→ **WHAT THE EXERCISE ASKS**: Filter the entries down to the lines holding "tail", then copy those lines.

→ **STORED DATA**:
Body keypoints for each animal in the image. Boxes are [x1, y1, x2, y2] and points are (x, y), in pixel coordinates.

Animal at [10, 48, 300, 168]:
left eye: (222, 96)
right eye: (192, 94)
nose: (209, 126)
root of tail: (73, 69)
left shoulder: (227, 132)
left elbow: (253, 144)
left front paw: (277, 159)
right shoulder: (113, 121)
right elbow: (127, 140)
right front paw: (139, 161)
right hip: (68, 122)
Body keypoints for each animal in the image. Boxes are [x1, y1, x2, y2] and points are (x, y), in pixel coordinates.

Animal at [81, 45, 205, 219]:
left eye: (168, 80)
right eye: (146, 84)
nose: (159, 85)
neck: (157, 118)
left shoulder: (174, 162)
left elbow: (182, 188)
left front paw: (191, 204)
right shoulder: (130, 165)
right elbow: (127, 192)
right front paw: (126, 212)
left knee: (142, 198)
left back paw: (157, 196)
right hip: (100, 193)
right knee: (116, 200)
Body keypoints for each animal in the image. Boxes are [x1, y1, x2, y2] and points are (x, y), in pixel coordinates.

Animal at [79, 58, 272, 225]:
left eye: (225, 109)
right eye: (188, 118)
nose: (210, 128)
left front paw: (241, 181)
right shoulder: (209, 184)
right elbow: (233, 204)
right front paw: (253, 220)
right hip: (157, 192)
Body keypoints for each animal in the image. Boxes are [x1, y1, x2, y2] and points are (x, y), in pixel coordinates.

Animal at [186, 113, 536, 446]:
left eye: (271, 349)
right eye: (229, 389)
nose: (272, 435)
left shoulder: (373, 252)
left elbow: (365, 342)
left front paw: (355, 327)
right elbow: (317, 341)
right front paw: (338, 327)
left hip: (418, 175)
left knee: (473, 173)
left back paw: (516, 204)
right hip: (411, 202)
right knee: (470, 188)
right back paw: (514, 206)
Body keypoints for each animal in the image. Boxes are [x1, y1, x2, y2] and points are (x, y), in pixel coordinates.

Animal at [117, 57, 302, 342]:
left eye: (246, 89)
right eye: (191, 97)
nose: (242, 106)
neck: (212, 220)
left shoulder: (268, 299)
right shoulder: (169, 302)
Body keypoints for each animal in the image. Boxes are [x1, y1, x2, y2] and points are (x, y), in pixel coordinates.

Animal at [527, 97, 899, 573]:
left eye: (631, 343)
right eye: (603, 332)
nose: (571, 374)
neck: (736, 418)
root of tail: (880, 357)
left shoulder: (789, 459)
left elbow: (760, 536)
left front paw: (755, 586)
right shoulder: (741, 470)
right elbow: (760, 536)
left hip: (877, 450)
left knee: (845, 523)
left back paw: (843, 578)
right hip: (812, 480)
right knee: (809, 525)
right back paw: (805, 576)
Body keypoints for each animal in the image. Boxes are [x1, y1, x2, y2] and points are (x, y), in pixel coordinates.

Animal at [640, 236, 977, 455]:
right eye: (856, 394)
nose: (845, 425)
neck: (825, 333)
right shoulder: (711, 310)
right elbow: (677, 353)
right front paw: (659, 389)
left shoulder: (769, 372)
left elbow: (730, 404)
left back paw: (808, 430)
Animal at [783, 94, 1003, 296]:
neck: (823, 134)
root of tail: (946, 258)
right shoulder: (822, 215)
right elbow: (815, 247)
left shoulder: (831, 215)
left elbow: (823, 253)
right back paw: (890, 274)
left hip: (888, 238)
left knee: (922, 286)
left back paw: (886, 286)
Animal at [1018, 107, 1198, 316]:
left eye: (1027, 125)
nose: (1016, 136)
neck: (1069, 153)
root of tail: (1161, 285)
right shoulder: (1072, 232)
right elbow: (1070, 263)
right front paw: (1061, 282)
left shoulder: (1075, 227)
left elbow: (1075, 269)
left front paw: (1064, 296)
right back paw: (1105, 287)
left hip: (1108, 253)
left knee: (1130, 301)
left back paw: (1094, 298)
...
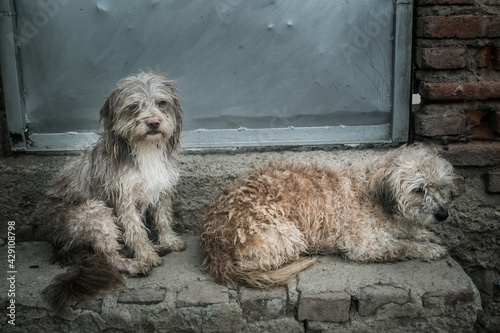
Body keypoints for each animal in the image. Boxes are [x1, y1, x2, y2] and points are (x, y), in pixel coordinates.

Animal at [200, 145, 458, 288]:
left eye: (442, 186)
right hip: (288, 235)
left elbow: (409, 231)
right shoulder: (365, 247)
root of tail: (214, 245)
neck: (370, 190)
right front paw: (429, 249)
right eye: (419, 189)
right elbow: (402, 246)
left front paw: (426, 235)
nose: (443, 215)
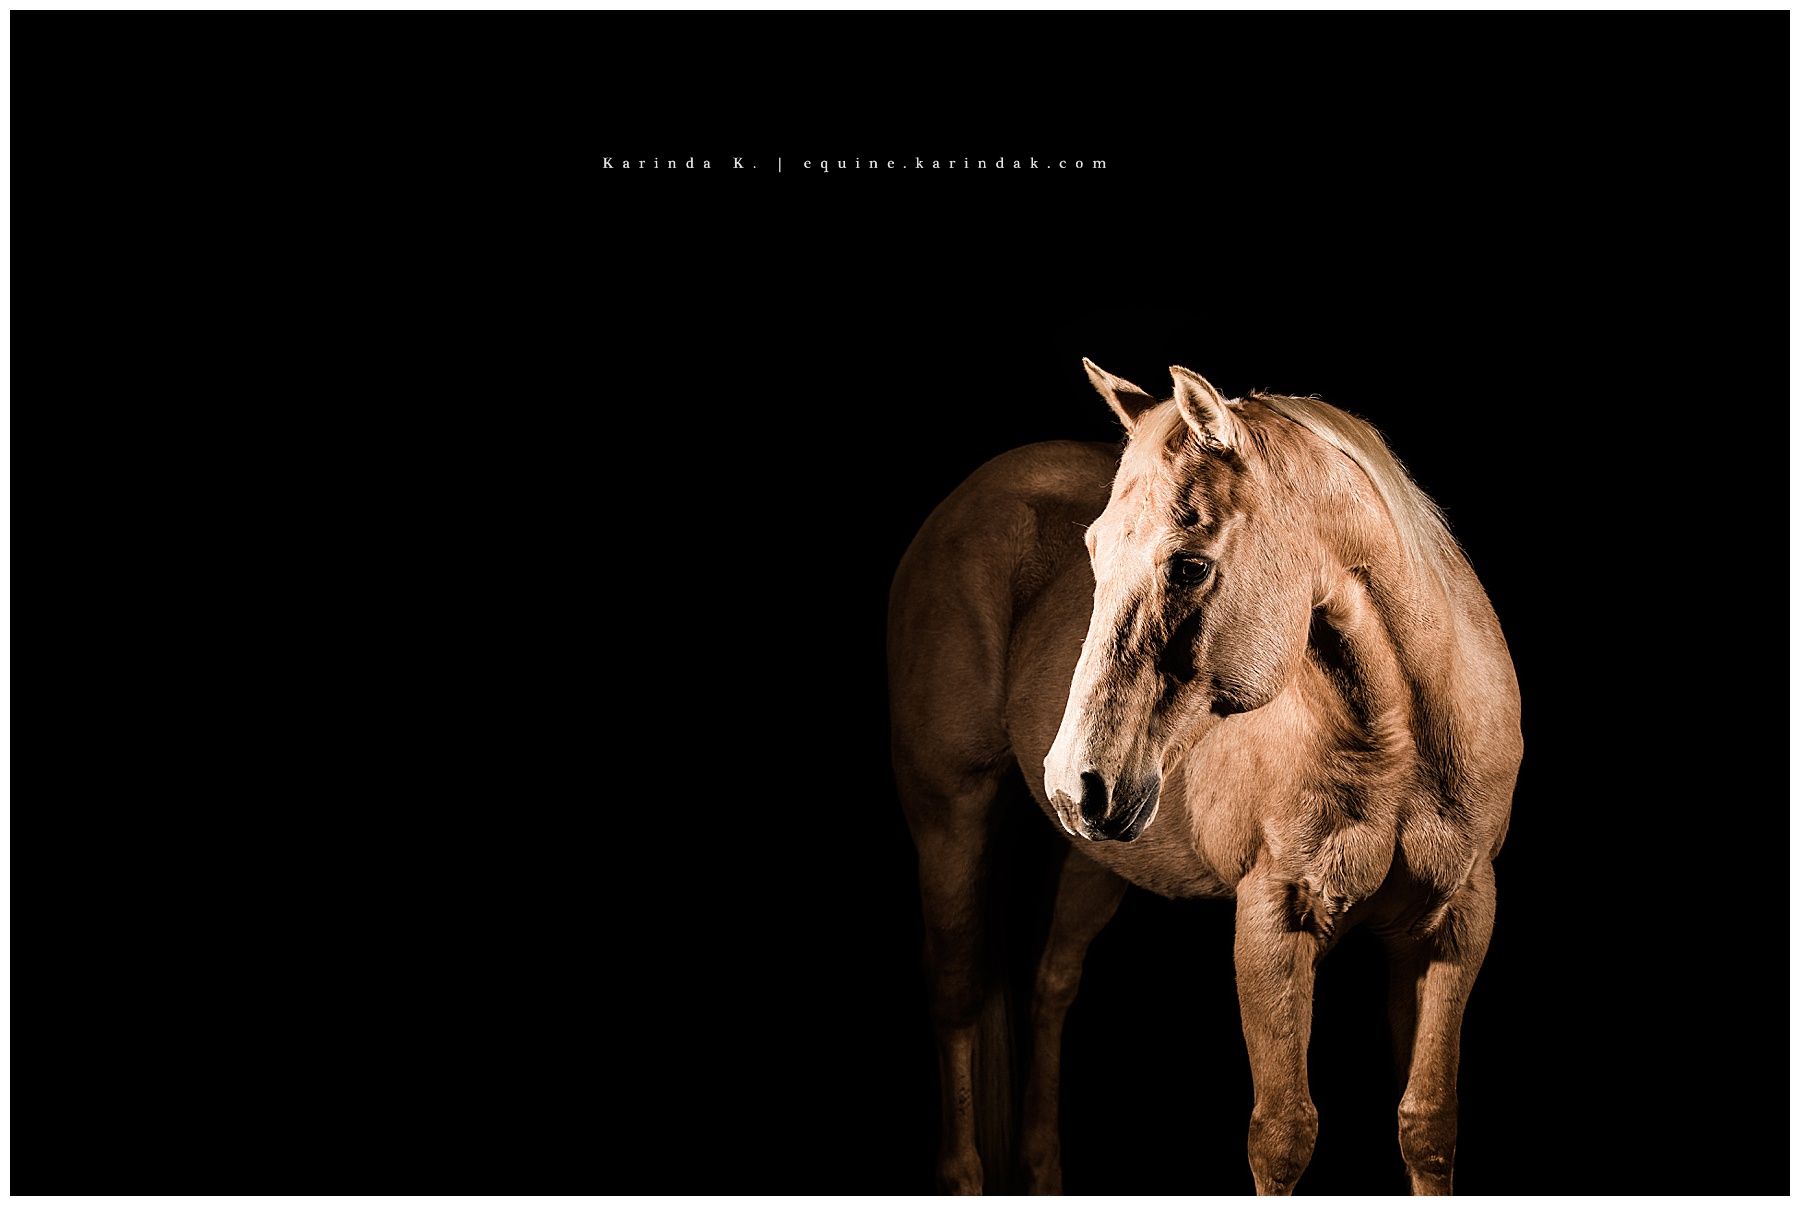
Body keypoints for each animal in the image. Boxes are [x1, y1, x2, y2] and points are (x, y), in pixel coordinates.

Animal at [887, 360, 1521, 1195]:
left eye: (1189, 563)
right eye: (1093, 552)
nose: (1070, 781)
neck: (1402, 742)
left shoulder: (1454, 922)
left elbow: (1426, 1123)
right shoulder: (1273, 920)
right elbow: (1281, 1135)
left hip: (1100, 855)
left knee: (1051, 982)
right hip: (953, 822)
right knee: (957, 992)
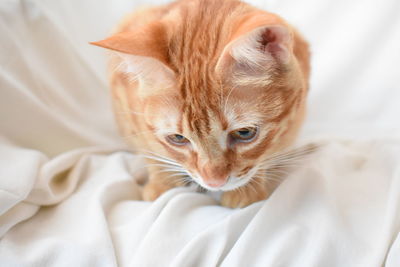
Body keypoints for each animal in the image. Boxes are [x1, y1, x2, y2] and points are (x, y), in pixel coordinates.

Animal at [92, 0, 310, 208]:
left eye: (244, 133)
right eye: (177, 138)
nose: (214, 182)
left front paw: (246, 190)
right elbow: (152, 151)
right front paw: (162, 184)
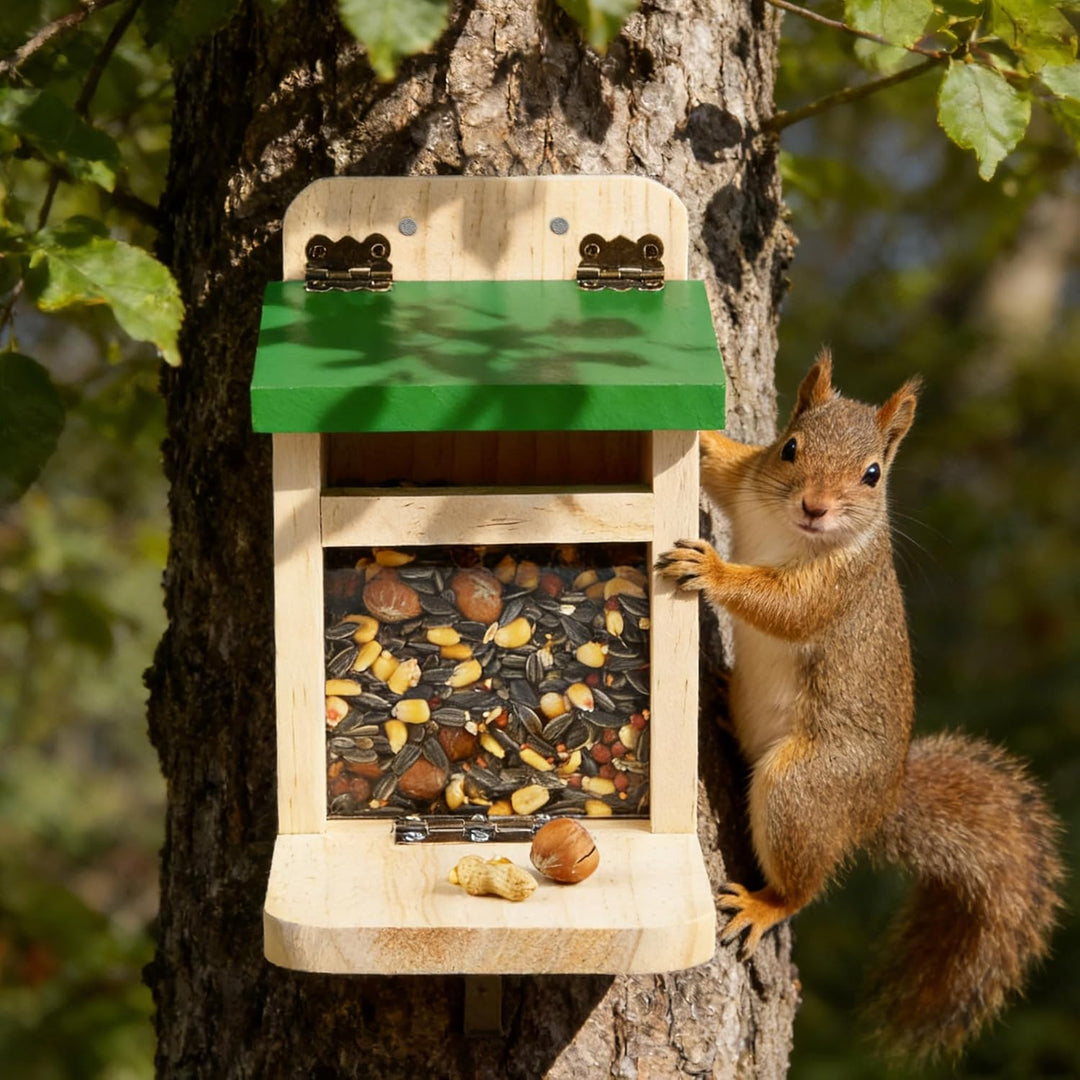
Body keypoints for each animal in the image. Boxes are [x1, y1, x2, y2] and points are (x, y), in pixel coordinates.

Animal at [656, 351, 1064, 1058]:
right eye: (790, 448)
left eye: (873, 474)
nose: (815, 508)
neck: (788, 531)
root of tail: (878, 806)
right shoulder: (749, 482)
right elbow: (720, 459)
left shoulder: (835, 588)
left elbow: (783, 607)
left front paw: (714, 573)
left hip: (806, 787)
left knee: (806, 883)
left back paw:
--
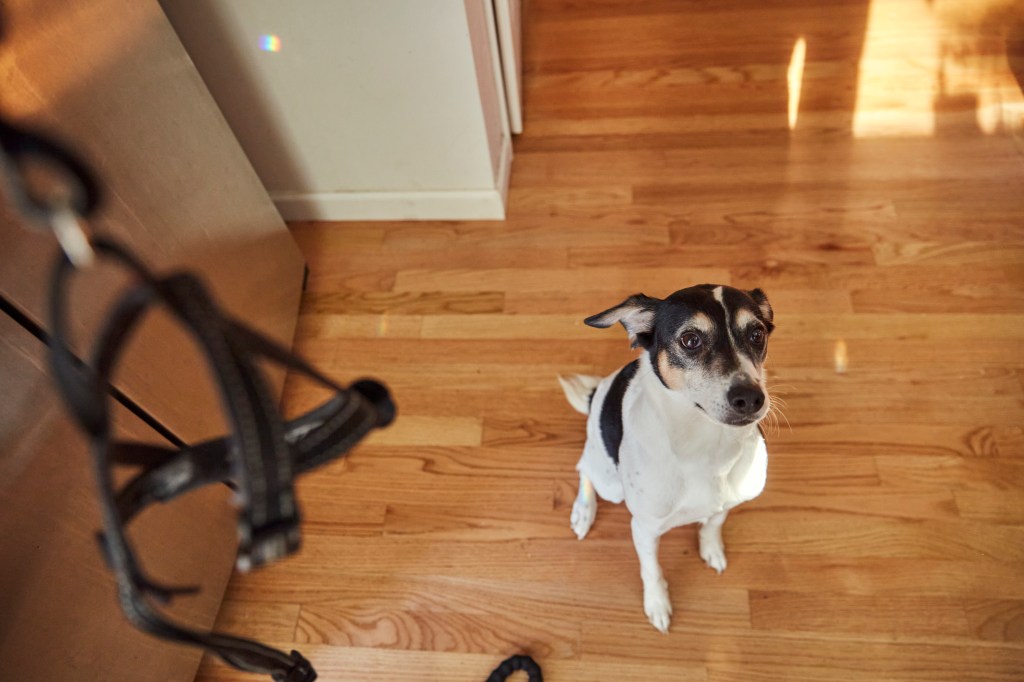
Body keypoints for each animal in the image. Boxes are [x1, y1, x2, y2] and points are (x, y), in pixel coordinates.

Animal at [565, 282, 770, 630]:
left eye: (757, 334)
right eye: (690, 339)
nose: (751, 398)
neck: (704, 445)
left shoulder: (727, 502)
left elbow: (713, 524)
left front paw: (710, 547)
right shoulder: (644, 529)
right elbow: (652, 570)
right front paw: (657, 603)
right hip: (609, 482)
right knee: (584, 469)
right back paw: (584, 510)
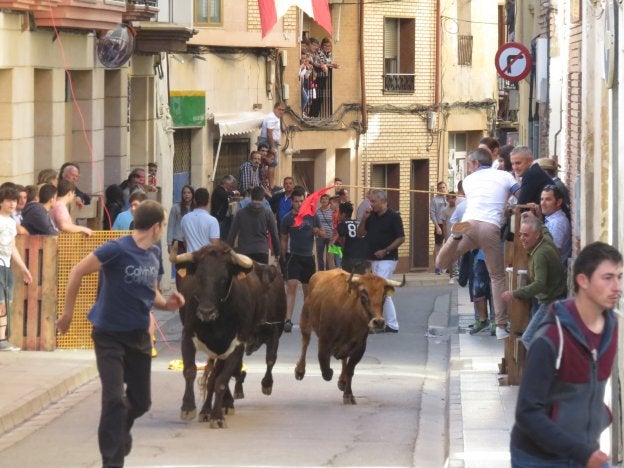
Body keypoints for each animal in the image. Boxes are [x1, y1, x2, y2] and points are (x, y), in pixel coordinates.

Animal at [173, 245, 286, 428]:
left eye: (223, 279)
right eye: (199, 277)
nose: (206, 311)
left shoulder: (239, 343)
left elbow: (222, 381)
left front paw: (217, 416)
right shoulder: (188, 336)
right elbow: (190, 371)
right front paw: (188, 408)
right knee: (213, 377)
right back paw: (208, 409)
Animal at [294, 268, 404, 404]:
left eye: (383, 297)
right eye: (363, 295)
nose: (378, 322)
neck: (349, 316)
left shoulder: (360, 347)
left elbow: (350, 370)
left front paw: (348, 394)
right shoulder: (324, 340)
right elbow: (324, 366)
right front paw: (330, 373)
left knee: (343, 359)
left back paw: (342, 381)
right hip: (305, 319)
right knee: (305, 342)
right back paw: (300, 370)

→ **RESULT OF THE EXERCISE**:
root of tail: (73, 69)
root of tail: (880, 357)
root of tail: (946, 258)
root of tail: (1161, 285)
root of tail: (214, 245)
root of tail: (878, 806)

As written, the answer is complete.